Please restate word for word the lines from the top of the entries through the line that contains "l’huile d’amande douce par", and do not include any pictures.

TASK INPUT START

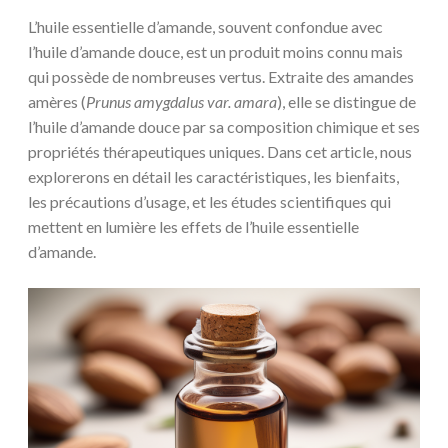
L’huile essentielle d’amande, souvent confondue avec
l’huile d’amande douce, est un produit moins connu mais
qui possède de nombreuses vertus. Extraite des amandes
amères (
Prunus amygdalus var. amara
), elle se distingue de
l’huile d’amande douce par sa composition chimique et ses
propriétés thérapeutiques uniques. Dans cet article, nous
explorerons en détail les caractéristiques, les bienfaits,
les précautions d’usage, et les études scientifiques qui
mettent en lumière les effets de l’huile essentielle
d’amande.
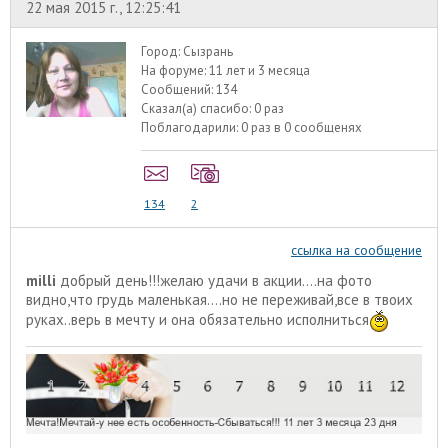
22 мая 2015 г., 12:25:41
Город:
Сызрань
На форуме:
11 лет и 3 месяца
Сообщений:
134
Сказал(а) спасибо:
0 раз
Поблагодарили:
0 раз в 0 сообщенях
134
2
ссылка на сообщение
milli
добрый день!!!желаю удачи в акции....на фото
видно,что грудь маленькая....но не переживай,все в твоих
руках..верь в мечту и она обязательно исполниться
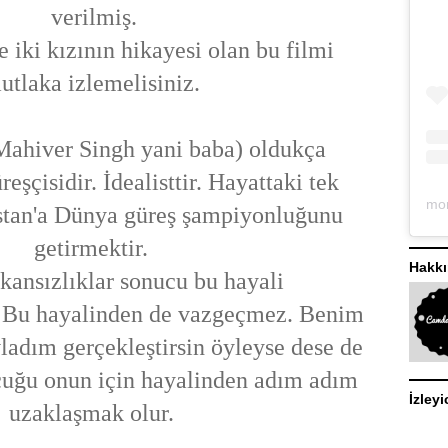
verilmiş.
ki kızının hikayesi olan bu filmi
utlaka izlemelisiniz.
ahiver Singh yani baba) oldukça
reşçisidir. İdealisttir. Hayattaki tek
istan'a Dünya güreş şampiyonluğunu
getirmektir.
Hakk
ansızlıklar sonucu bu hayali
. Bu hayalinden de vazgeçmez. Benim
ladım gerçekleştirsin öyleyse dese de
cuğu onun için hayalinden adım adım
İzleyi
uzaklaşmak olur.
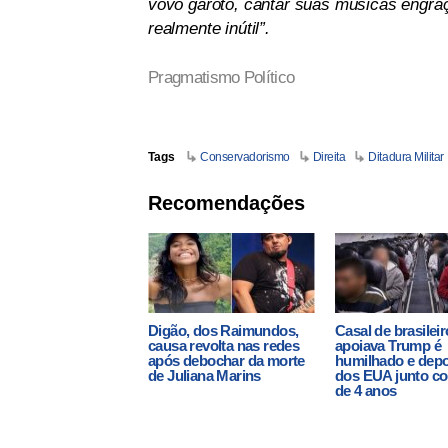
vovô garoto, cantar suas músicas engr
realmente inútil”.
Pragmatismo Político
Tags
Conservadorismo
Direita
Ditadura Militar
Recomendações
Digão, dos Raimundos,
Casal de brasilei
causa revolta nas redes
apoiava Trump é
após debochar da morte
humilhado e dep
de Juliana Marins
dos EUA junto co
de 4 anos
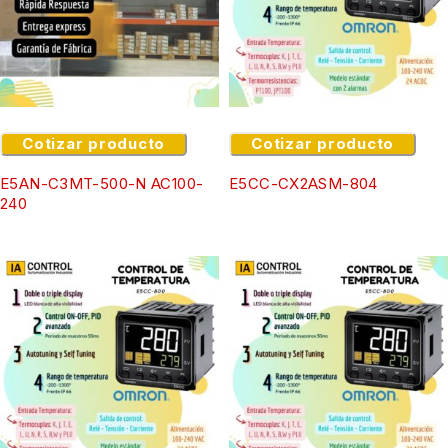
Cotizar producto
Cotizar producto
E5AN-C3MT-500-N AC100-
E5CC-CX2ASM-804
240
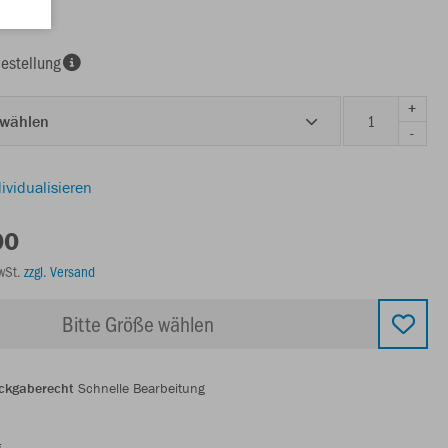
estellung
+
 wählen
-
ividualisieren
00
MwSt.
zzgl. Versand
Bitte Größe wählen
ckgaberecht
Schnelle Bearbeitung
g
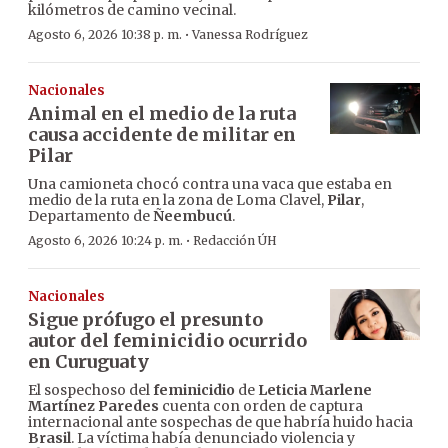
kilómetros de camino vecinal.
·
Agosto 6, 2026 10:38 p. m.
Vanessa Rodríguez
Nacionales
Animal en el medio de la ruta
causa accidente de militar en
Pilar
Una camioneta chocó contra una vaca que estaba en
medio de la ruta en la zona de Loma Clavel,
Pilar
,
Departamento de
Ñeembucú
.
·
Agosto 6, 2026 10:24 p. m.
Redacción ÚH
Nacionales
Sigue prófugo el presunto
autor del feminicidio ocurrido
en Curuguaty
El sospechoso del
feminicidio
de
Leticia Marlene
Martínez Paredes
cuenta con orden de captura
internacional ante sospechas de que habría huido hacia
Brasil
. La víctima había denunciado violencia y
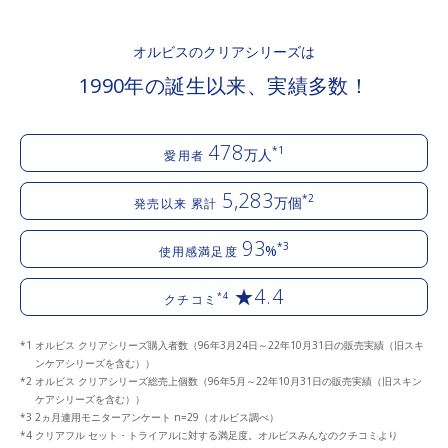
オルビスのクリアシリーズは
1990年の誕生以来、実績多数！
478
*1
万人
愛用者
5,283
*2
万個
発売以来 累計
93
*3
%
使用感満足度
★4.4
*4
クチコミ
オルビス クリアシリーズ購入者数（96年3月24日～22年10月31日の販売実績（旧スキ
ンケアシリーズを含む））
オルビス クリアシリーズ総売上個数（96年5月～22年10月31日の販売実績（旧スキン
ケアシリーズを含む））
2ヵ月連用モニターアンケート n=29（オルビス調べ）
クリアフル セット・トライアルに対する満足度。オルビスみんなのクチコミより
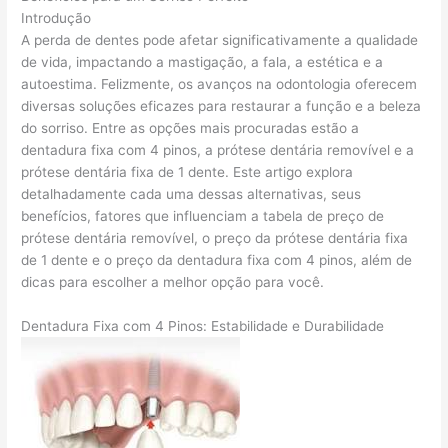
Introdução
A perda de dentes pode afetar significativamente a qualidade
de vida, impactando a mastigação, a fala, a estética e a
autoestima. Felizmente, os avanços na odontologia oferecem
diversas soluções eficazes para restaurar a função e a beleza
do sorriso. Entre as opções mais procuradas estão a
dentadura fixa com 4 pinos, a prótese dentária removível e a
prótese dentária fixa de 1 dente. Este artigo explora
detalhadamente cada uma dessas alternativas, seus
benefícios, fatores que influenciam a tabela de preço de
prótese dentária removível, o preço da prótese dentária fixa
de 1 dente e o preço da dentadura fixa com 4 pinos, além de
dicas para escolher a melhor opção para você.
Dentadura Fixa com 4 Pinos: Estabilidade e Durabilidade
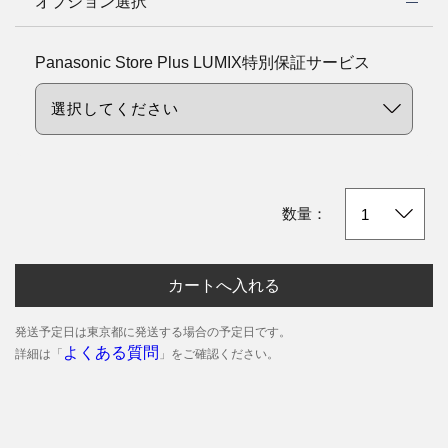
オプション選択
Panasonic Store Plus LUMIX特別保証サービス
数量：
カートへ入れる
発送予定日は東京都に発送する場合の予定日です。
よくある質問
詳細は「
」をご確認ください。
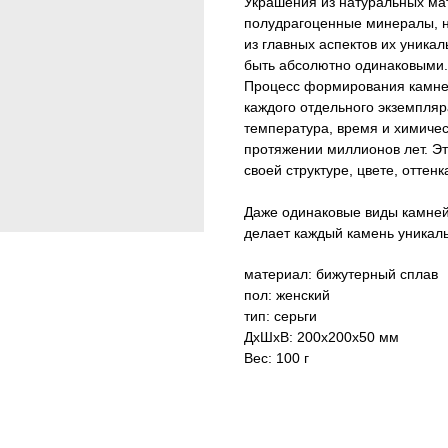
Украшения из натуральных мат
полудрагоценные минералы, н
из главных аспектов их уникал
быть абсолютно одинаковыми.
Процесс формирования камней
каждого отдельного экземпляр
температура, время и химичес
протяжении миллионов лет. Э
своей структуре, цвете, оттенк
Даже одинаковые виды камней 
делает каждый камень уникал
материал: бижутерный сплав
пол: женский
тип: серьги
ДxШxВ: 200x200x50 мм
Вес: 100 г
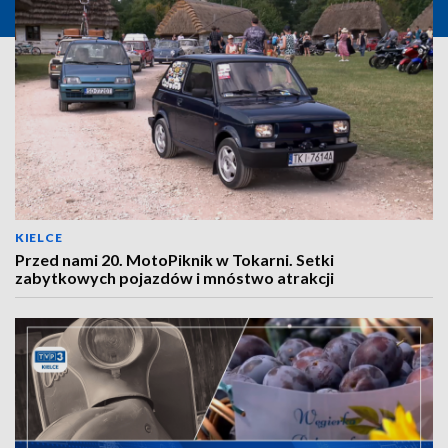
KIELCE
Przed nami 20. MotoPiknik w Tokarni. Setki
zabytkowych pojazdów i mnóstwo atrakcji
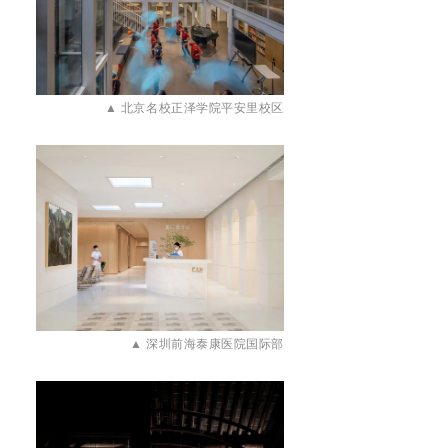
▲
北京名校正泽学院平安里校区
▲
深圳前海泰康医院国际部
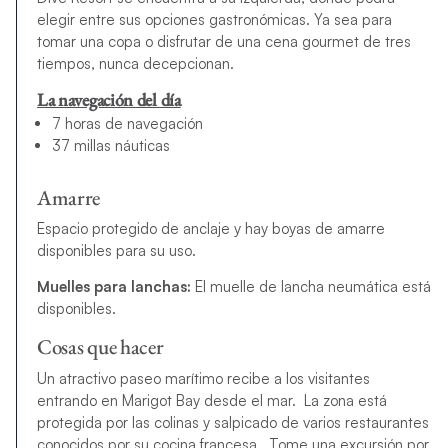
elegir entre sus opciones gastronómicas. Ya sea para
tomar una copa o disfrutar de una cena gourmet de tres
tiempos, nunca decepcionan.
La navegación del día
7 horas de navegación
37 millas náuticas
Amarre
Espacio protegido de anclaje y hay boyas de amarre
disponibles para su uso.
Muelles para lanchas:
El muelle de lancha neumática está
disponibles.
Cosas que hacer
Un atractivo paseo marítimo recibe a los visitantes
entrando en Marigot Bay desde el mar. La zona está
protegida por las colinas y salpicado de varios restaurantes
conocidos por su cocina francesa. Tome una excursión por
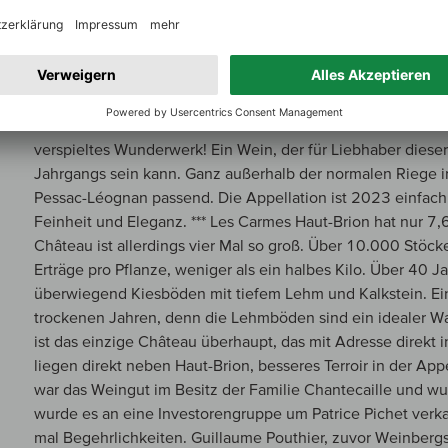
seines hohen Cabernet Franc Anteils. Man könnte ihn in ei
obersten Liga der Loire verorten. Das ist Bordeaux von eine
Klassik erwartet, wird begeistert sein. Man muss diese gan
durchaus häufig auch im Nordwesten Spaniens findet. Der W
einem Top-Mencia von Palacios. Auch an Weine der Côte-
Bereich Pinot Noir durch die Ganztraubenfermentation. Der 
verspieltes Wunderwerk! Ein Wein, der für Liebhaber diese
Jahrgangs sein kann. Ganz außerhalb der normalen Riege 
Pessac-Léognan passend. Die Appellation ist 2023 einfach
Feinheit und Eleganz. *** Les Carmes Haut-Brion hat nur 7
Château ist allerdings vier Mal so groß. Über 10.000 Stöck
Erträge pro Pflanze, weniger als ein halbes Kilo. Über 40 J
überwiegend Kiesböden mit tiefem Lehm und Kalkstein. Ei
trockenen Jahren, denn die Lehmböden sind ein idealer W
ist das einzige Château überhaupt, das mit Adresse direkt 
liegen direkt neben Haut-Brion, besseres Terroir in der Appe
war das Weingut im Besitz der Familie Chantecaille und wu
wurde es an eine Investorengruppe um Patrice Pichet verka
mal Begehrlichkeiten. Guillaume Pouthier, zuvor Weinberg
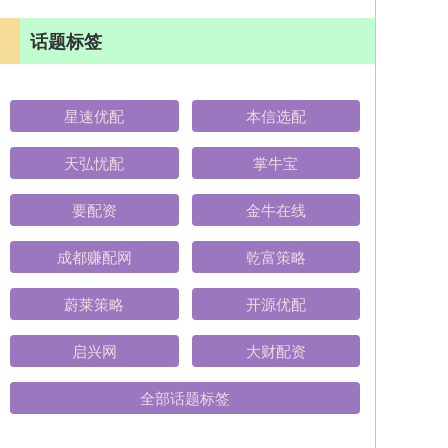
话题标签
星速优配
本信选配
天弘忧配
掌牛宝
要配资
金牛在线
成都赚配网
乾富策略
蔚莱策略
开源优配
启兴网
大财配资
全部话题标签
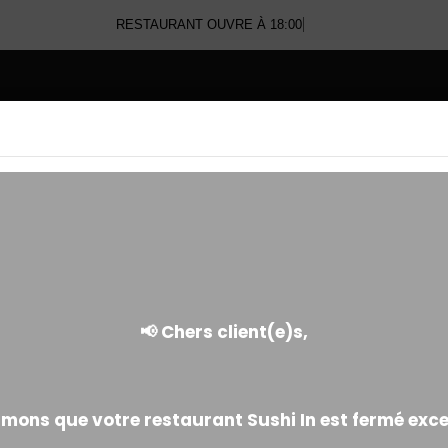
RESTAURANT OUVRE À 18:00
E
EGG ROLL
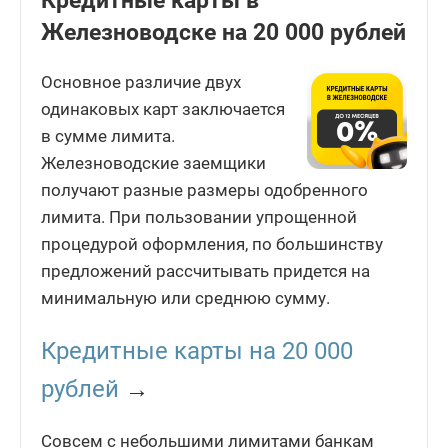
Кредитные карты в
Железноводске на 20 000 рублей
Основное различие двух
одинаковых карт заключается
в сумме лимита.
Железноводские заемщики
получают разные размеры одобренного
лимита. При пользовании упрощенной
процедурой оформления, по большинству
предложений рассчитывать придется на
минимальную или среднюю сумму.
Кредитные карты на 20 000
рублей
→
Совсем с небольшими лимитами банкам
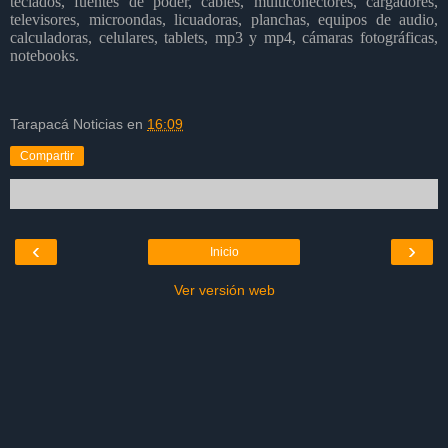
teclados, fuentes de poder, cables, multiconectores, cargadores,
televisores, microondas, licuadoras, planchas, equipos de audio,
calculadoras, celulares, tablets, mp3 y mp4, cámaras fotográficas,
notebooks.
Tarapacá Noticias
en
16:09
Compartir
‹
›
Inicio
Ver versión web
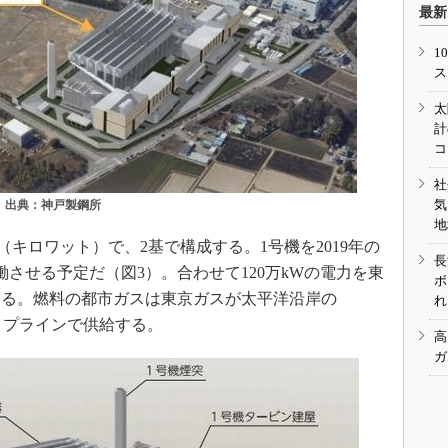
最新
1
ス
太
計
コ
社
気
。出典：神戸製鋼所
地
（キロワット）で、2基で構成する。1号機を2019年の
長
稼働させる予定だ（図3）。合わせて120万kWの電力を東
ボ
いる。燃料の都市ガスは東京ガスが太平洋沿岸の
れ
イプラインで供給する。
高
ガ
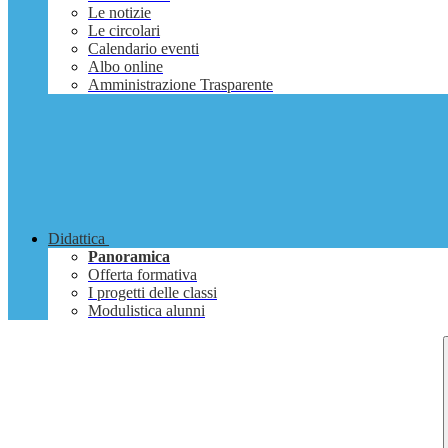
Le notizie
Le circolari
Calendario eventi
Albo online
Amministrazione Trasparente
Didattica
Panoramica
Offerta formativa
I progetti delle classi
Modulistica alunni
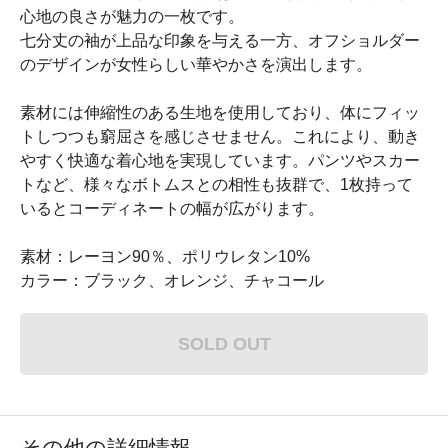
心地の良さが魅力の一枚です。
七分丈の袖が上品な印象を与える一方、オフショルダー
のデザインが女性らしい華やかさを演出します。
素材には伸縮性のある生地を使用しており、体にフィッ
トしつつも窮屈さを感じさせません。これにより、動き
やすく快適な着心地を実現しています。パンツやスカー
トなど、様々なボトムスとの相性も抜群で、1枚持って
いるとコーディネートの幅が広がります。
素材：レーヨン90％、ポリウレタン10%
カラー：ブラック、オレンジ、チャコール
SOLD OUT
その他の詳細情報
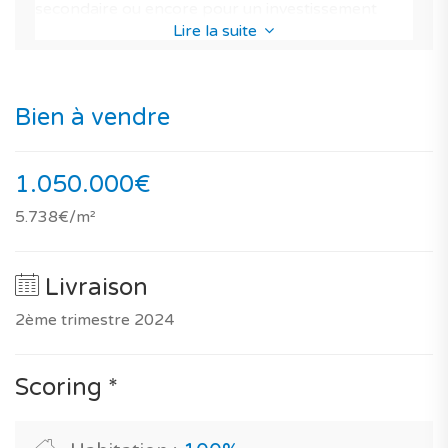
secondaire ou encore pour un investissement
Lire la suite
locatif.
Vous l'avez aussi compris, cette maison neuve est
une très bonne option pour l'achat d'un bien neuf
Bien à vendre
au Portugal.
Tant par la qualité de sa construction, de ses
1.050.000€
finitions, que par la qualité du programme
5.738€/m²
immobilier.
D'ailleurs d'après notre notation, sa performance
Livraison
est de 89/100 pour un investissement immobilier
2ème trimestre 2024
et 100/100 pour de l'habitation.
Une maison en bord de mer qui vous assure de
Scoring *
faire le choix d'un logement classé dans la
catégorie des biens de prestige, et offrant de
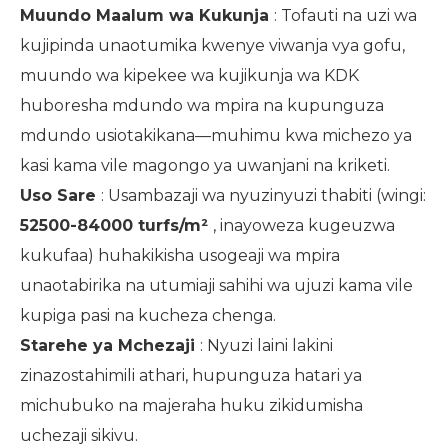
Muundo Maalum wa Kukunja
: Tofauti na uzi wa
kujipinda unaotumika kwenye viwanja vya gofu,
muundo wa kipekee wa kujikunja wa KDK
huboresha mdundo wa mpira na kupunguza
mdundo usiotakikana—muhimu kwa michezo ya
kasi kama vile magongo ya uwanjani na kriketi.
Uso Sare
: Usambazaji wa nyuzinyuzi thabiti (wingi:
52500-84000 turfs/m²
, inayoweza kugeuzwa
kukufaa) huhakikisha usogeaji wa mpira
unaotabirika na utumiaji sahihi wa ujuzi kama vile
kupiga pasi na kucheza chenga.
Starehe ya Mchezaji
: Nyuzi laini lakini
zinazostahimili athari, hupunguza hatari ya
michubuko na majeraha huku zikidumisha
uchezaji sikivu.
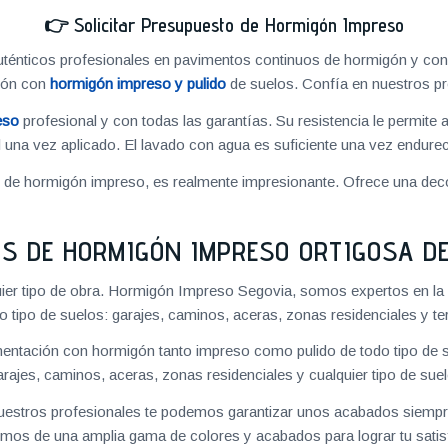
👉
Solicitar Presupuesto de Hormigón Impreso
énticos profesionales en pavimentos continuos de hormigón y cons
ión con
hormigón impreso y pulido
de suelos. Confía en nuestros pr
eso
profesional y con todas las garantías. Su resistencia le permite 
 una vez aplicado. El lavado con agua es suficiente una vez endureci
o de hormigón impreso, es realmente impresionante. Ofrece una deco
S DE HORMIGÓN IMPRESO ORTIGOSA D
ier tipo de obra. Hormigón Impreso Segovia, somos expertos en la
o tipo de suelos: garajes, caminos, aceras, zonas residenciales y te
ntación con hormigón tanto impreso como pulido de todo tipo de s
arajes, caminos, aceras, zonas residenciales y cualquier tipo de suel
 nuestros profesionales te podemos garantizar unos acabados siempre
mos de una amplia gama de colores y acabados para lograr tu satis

TASK INPUT END

→ TASK OUTPUT
L’huile essentielle d’amande, souvent confondue avec
l’huile d’amande douce, est un produit moins connu mais
qui possède de nombreuses vertus. Extraite des amandes
amères (
Prunus amygdalus var. amara
), elle se distingue de
l’huile d’amande douce par sa composition chimique et ses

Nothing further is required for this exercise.